The Age of Darkness Trilogy

  • Akalabeth
  • Ultima I
  • Ultima II
  • Ultima III: Exodus
  • The original Ultima trilogy opens with the journey of your nameless hero's fight against the Triad of Evil: the warlock Mondain, his mistress (the witch Minax) and their daemon spawn Exodus. These early Ultimas offered straightforward objectives and a familiar setting on the Earth-like world of Sosaria. The few citizens of this world had little to say, and available weaponry was recognizable. Though lacking innovation, the Ultima framework was laid, and the course of the series was set in motion. Even in its earliest incarnations, the game contained the scope, detail, and the complexity of an epic.

    The Age of Enlightenment Trilogy

  • Ultima IV: Quest of the Avatar
  • Ultima V: Warriors of Destiny
  • Ultima VI: The False Prophet
  • Although it inspired legions of fans, Ultima III also stirred up controversy. Youthful Richard Garriott (still in his early twenties) found himself in the midst of an imbroglio over children who were suspected of engaging in devil worship as a result of playing the game. It was enough to make Garriott again rethink his approach to making Ultima. He decided the Ultima series needed to be more substantial and lasting, and with that in mind set the Age of Darkness Trilogy far behind him. Drawing on his positive Ultima experiences, he set forth once more - this time into The Age of Enlightenment. The medieval chaos of Sosaria gave way to a much more civilized, morally conscious world in need of a hero. That world was Britannia, and the hero was the Avatar.

    The Guardian Trilogy

  • Ultima VII: The Black Gate
  • Ultima VII: Forge of Virtue
  • Ultima VII part 2: Serpent Isle
  • Ultima VII part 2: The Silver Seed
  • Ultima VIII: Pagan
  • Ultima IX: Ascension
  • After the Gargoyles and humankind settled into an unstable alliance, Britannia enjoyed two centuries of relative peace. But soon a new threat appeared on the horizon, though most of Britannia's citizens didn't know it until the Avatar had already intervened. Only a few years passed in the Avatar's life on Earth, yet he returned to a very different Britannia. New architecture and technology reigned, and the world was much more crowded than before. And with the changing technology, people's thoughts were altered. A new, seemingly benign order called The Fellowship emerged, endorsing a new set of virtues. The Avatar only later discovered the nature of the organization, its cunning founder Batlin, and his omnipotent, evil sponsor, the Guardian.

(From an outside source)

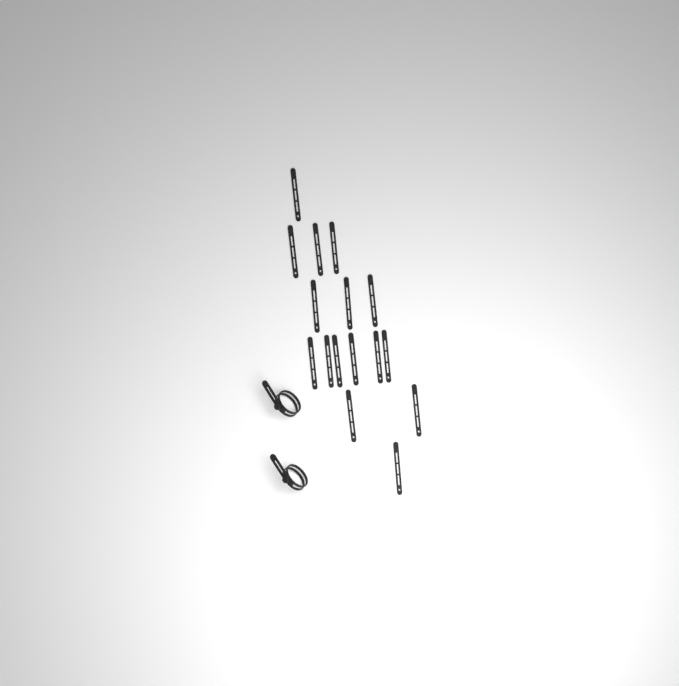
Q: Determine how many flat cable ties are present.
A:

    The Guardian, a creature whose motives were entirely selfish and cruel, proved to be the greatest threat Britannia had ever seen. Using The Fellowship as a front, the Guardian made his servants create a magical gateway for him to pass through, which he entered and laid siege to the entire world. Only the Avatar was resourceful enough to stop his attempted coup.